Tá mas e o pragmatismo? Talvez seja a mais científica forma de defesa. Serve ou não serve, útil e racional (aliás os portugueses foram muito pragmáticos quando vieram aqui dar umas bandas 500 e picos anos atrás). O pragmatismo nos leva a um engessamento (mesmo que não haja fratura) das coisas, das palavras e das coisas. Quando se é pragmático se é claro e assertivo, não é possível a dúvida e não existe a discussão. Equação simples: sem dúvida = sem vazio = sem angústia. Mas se ela aparecer Fluoxetina vitamina C e cama,

Claro, eu quero um médico pragmático. Ainda mais se for ele quem for foracluir fatiar fazer incisão em meu pai. Afinal, eles cortam a carne, dão remédio, tocam/trocam órgãos – que não são aqueles pretos que tua prima toca “Noite feliz” todo ano no Natal para alegria das tias gordas. Melhor que seja sem titubeio, sem emoção, só técnica. Imagina o cara com o presunto paciente lá aberto na frente dele e o doutor resolve se deslumbrar com a maravilha da existência, com aquela infinidade de sistemas, canais, com o fato dele estar tocando simplesmente na vida! Na vida cara! Já viu: Piiiiiiiiiiiiiiii ... game over.

Daí penso na psicanálise, na poesia e na psicanálise. Bem, “nosotros no trabajamos con el cuerpo, sólo trabajamos con la palabra”. Com as possibilidades de resignificação. Uma palavra podendo ser muitas coisas, e a poesia é a máxima pluralidade da palavra.
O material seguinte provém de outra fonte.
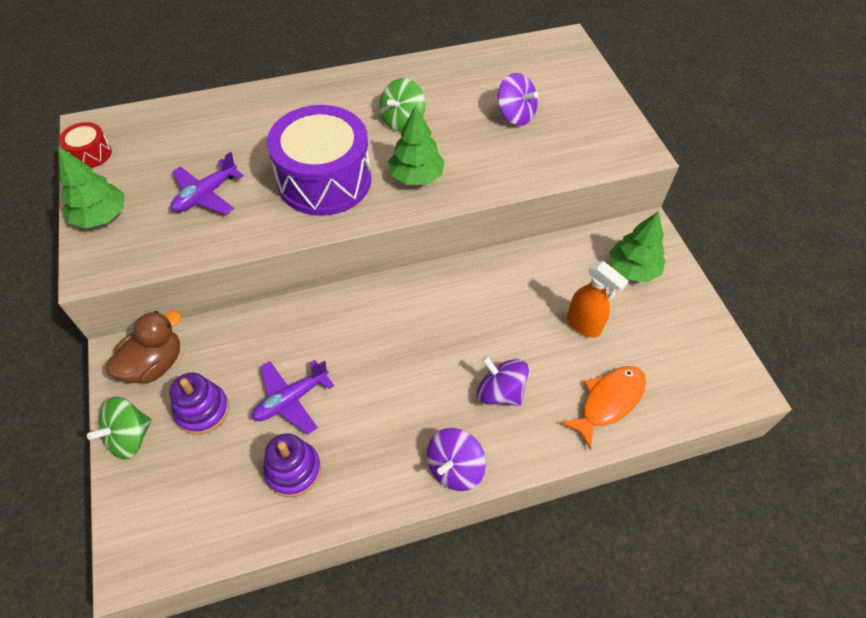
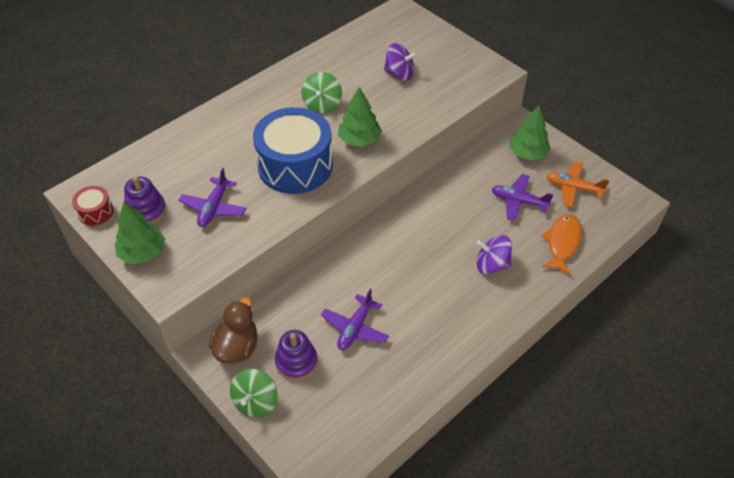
camera: 25 degrees left, 5 degrees down
(293, 470) = (388, 371): purple stacking toy -> purple stacking toy (146, 211)
(324, 180) = (295, 165): purple drum -> blue drum
(454, 468) = (493, 323): purple spinning top -> none
(584, 325) = (518, 201): orange spray bottle -> purple plane
(666, 336) = (573, 188): none -> orange plane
Metáforas, possibilidades infinitas, liberdade infinita, vazio de não-saber infinito.. angústia infinita.. desassossego.

Então se chega àquilo para que não existe fórmula ou prescrição.. aquilo não pode ser explicado universalmente senão no individual. Por exemplo: O que é mãe para você? Para você Índio, japonês, indiano, chinês, italiano, vizinho?

Para tratar do corpo é preciso treinar no corpo, conhecer o corpo, replicar no corpo, cortar, costurar e substituir no corpo, qualquer corpo, um corpo, todos os corpos, todos iguais, todos ambulância do doutor sara-tudo. Para trabalhar com a alma (troque essa palavra por qualquer outra que possa lhe dar o sentido de antítese do que trago como corpo-material) há de se escutar a alma, aquela alma, saber da perplexidade da alma, da “refratariedade” da alma, Daquela alma, não sujeito (sujeito a ser tratada) e sim individuo, individual, única, que só ela sabe do que sofre. Então só ela pode contar disso, transmitir isso, esse Isso. Só contando, transmitindo, pode se aliviar do peso de ser ela, e assim dividir, esvaziar, compartilhar e novamente se sentir apta a andar menos “ensimesmada”. Reconhecer seu peso, e talvez de outros, dentro da leveza do mundo. Insustentável leveza.

Mas psicólogos têm corpo e médicos têm alma.